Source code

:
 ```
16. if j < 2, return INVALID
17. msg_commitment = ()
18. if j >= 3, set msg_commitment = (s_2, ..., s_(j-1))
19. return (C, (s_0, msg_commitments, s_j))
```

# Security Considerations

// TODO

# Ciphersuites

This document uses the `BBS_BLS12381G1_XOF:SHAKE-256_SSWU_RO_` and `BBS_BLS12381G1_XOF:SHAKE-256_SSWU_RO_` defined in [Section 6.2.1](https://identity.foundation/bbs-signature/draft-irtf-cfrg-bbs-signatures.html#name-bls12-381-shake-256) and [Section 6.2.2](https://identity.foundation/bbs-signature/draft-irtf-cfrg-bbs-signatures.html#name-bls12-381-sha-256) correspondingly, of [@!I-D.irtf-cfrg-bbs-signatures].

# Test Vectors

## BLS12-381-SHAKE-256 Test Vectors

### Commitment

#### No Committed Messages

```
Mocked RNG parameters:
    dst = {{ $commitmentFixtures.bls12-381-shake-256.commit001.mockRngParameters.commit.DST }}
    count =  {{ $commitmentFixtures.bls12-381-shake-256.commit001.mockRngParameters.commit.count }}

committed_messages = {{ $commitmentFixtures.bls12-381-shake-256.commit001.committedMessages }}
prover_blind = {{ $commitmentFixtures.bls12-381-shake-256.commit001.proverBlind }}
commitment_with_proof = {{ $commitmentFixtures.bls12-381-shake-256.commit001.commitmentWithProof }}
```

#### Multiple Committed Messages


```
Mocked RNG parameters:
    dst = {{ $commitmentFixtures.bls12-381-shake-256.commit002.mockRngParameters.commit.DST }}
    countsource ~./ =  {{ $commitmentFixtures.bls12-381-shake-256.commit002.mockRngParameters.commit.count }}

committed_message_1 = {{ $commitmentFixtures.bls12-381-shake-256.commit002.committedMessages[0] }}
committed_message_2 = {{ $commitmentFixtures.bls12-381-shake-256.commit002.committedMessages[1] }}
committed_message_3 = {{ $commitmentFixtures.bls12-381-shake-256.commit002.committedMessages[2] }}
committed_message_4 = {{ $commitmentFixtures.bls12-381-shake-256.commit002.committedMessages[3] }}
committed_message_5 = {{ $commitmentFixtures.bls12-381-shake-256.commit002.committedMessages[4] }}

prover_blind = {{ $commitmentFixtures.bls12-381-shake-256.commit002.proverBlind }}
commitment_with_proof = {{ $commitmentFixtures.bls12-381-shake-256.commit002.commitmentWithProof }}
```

## Work instructions
Each record is to be retyped exactly as written.

## Finished task
Source code

:
 ```
16. if j < 2, return INVALID
17. msg_commitment = ()
18. if j >= 3, set msg_commitment = (s_2, ..., s_(j-1))
19. return (C, (s_0, msg_commitments, s_j))
```

# Security Considerations

// TODO

# Ciphersuites

This document uses the `BBS_BLS12381G1_XOF:SHAKE-256_SSWU_RO_` and `BBS_BLS12381G1_XOF:SHAKE-256_SSWU_RO_` defined in [Section 6.2.1](https://identity.foundation/bbs-signature/draft-irtf-cfrg-bbs-signatures.html#name-bls12-381-shake-256) and [Section 6.2.2](https://identity.foundation/bbs-signature/draft-irtf-cfrg-bbs-signatures.html#name-bls12-381-sha-256) correspondingly, of [@!I-D.irtf-cfrg-bbs-signatures].

# Test Vectors

## BLS12-381-SHAKE-256 Test Vectors

### Commitment

#### No Committed Messages

```
Mocked RNG parameters:
    dst = {{ $commitmentFixtures.bls12-381-shake-256.commit001.mockRngParameters.commit.DST }}
    count =  {{ $commitmentFixtures.bls12-381-shake-256.commit001.mockRngParameters.commit.count }}

committed_messages = {{ $commitmentFixtures.bls12-381-shake-256.commit001.committedMessages }}
prover_blind = {{ $commitmentFixtures.bls12-381-shake-256.commit001.proverBlind }}
commitment_with_proof = {{ $commitmentFixtures.bls12-381-shake-256.commit001.commitmentWithProof }}
```

#### Multiple Committed Messages


```
Mocked RNG parameters:
    dst = {{ $commitmentFixtures.bls12-381-shake-256.commit002.mockRngParameters.commit.DST }}
    countsource ~./ =  {{ $commitmentFixtures.bls12-381-shake-256.commit002.mockRngParameters.commit.count }}

committed_message_1 = {{ $commitmentFixtures.bls12-381-shake-256.commit002.committedMessages[0] }}
committed_message_2 = {{ $commitmentFixtures.bls12-381-shake-256.commit002.committedMessages[1] }}
committed_message_3 = {{ $commitmentFixtures.bls12-381-shake-256.commit002.committedMessages[2] }}
committed_message_4 = {{ $commitmentFixtures.bls12-381-shake-256.commit002.committedMessages[3] }}
committed_message_5 = {{ $commitmentFixtures.bls12-381-shake-256.commit002.committedMessages[4] }}

prover_blind = {{ $commitmentFixtures.bls12-381-shake-256.commit002.proverBlind }}
commitment_with_proof = {{ $commitmentFixtures.bls12-381-shake-256.commit002.commitmentWithProof }}
```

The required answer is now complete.